Chefs about to open a restaurant are among those who come from around the country to spend days in the lab, often staying at the nearby Hilton in Hasbrouck Heights. “First we’ll say, ‘What is your vision for your ramen shop?’ Then we can help guide them toward noodles and stocks,” Uki says. “With ramen, you’re free to express yourself, so chefs can get really creative. It’s different with sushi or tempura, where there’s a style you have to follow.”

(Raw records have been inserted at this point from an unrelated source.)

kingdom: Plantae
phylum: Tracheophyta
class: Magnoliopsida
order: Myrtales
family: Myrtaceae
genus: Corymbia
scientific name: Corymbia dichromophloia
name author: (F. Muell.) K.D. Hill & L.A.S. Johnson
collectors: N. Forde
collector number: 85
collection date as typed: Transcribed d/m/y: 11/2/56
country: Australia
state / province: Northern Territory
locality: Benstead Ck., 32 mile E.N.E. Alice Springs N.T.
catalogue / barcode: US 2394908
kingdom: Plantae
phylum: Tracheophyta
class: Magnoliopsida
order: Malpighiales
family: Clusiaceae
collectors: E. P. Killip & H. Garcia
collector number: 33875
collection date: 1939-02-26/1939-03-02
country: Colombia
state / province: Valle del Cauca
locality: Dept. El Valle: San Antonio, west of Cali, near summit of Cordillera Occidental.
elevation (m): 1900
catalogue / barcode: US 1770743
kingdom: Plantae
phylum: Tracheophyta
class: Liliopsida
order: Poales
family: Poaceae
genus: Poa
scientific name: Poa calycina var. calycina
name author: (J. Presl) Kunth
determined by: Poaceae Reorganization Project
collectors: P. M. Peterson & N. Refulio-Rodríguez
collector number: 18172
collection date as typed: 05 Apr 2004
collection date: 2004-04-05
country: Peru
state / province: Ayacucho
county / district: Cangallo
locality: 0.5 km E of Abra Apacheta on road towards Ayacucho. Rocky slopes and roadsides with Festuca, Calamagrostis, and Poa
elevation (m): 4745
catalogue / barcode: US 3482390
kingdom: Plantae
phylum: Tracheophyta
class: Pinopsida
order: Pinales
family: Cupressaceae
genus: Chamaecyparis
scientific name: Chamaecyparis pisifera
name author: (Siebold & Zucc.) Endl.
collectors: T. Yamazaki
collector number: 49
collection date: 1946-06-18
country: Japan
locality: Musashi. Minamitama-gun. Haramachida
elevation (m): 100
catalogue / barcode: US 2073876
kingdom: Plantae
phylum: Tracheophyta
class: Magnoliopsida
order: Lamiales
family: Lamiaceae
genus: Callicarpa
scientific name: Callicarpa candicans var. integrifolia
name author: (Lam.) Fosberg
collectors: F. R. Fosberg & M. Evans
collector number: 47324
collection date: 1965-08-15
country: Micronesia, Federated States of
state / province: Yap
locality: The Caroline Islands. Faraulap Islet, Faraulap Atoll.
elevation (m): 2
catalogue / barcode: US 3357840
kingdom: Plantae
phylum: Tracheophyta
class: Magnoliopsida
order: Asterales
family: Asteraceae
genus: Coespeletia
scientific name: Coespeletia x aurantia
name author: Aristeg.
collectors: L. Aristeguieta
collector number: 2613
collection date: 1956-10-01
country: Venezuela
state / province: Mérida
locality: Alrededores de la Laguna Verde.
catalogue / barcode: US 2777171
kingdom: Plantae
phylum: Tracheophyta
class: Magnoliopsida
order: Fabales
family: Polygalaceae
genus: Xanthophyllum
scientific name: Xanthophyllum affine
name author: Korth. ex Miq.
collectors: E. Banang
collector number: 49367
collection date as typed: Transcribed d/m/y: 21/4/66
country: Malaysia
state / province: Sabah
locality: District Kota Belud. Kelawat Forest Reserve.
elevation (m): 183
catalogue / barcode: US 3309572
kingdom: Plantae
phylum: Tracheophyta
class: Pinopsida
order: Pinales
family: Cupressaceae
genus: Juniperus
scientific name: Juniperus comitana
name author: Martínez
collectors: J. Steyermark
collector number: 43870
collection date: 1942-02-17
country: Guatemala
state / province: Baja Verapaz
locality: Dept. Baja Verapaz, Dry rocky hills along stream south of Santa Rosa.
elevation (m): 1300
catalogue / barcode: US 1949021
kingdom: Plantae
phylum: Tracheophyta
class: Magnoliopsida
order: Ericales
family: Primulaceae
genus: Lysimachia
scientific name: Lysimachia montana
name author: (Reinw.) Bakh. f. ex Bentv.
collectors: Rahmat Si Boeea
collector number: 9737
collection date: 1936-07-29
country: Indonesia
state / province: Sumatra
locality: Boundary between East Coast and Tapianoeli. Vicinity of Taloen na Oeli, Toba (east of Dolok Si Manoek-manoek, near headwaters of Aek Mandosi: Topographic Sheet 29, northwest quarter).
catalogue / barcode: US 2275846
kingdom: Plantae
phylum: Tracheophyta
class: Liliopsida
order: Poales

In Japan, regional variations abound. In the South, thick, hearty pork-stock soups are traditional. In Central and Northern prefectures, ramen soups are lighter. Rameneers hoping to catch the next wave might steer toward tsukemen, or “dipping noodles,” Uki says. With tsukemen, an offbeat Tokyo (Central) style, the soup is so thick it’s sauce-like, and a separate bowl is needed for the chewy noodles, which are dunked before slurping. “In California, a lot of tsukemen shops are opening,” he says. “People seem to want thicker and thicker. I think it’ll get popular here.”

Nakamura spends much of his time teaching visiting chefs at the lab. Lessons range from $40 for a one-hour class for novices to the low six figures for extended one-on-one work with him. Chef Naka, as he is called, also devotes himself, Uki says, to “developing new soups and liquid seasoning products.”

In pursuit of ramen rampancy, Sun sells to Japanese markets, including Mitsuwa, in Edgewater, and several New Jersey HMart stores. (A package of Sun ramen, including a seasoning pack, serves two and sells for about $4.) Uki says he will open the lab to home cooks sometime this spring. In this day of wine flights, beer flights, caviar flights and even crème brûlée flights, he plans to call the $40 classes Noodle Flights.